Uma maldição colonialista está lançada sobre todos os braços da cultura brasileira. Há um consenso velado de que nossa sociedade, nossa arte e até o nosso futebol estão aquém do que é praticado do outro lado do oceano, e de que, justamente por isso, precisamos copiar processos, esquemas táticos e as fórmulas dos campeonatos europeus. Tomados por este complexo de inferioridade, assim como importamos tendências de música, moda e arte, acabamos imitando o que há de pior no futebol europeu: os campeonatos de pontos corridos.
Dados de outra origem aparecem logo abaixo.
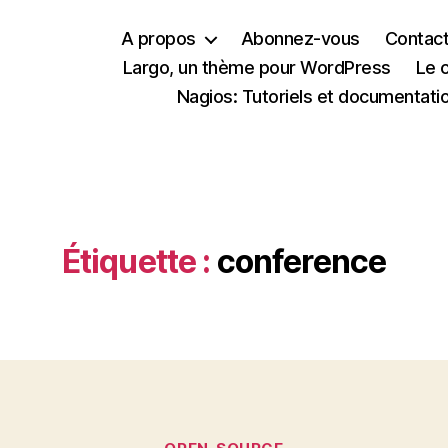
A propos
Abonnez-vous
Contac
Largo, un thème pour WordPress
Le 
Nagios: Tutoriels et documentati
Étiquette :
conference
Catégories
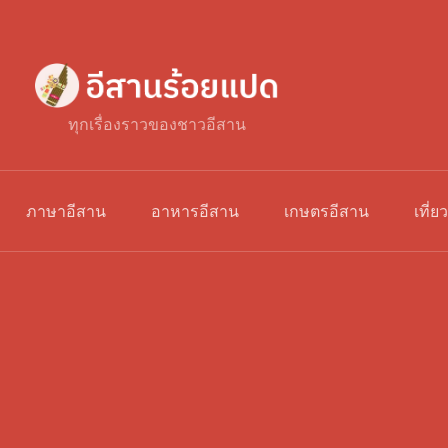
ทุกเรื่องราวของชาวอีสาน
ภาษาอีสาน
อาหารอีสาน
เกษตรอีสาน
เที่ย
O principal argumento dos defensores deste formato insosso, previsível e sem graça de campeonato é de que os pontos corridos propiciariam maior justiça à competição. Mentira. Repare no caso do Inter, que disputou uma vaga na Libertadores até o fim do Campeonato Brasileiro. Como não tinha mais nada a fazer na competição, o Fluminense que o Inter enfrentou na penúltima rodada jogou desmantelado, com time reserva e com a cabeça nas férias. Enquanto isso, o São Paulo, que era o adversário do Inter na disputa pela vaga, enfrentou o Fluminense em outubro, quando este clube ainda tinha algo a almejar no campeonato e jogou com força máxima e gana de vitória. O Fluminense enfrentado pelo Inter não é o mesmo que venceu o São Paulo em outubro, portanto. A fórmula que está posta não é efetivamente de "todos contra todos", mas de "alguns contra alguns".
Por isso, os playoffs são determinantes para saber quem, em condições iguais de enfrentamento, é definitivamente o melhor. Mas a questão central que afunda os argumentos pró-pontos corridos ficou evidenciada durante a final da Copa do Brasil deste ano, quando o Palmeiras venceu o Santos com um gol derradeiro de pênalti do seu goleiro, em um jogo difícil, cheio de sangue, suor e lágrimas, como tem de ser o futebol, como tem de ser uma final. Como é, em geral, a vida. Ao passo que 40 mil palmeirenses explodiram de comoção com um título arduamente conquistado com um gol do seu goleiro, os corintianos sorriram, com o cantinho da boca e estádio vazio, ao celebrarem o Brasileiro empatando contra o rebaixado Vasco, em um jogo de comadres. Que competição é essa em que já conhecíamos o campeão desde a metade do campeonato? A antítese entre o desfecho maçante e desenxabido do Corinthians e o título redentor do Palmeiras deixa-nos uma lição para não ser esquecida: pontos corridos nunca mais. Colonialismo nunca mais!